La Lettonie a réalisé l’improbable au Championnat mondial junior, vendredi, en l’emportant 3-2 en tirs de barrage face au Canada, dans la capitale fédérale, grâce à un but d’Eriks Mateiko au huitième tour d’une séance sous haute tension.

« Mon coach m’a juste dit de tirer, alors j’ai tiré », a lancé le héros de la soirée qui en était alors à sa deuxième tentative face à Jack Ivankovic – la première ayant échoué.

« Je ne me souviens même pas du moment où la rondelle est rentrée dans le filet, a-t-il poursuivi. C’est comme si j’avais perdu la mémoire. J’ai eu besoin de 10 minutes pour me souvenir où j’avais lancé. »

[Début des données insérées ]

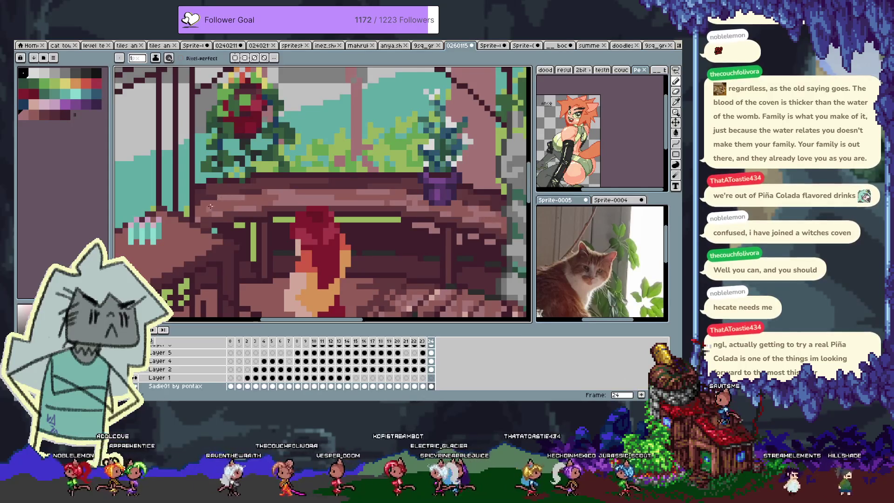
key(alt)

L’attaquant des Sea Dogs de Saint-Jean avait aussi touché la cible plus tôt dans la rencontre pour créer l’égalité 1-1 sur le jeu de puissance en troisième période. Peteris Bulans, des Saguenéens de Chicoutimi, l’a imité avec 2:29 à écouler au cadran pour forcer la tenue de la prolongation.

« C’est incroyable, les émotions sont irréelles, a commenté Bulans, le capitaine de cette équipe. Tous les partisans ont regardé ça à 5 h du matin à la maison. […] C’était fou. J’étais sur le banc et j’appréciais le moment. Je n’ai pas de mots pour décrire ça. Quelqu’un doit me pincer parce qu’on dirait un rêve. »

Un rêve, peut-être. Mais le mot miracle semble plus approprié.

En quatre affrontements entre les deux pays au Mondial junior avant celui de vendredi, le Canada avait dominé la petite nation de hockey 41-4 au chapitre des buts, signant évidemment quatre victoires. Le résultat logique de la marge de talent entre les deux nations.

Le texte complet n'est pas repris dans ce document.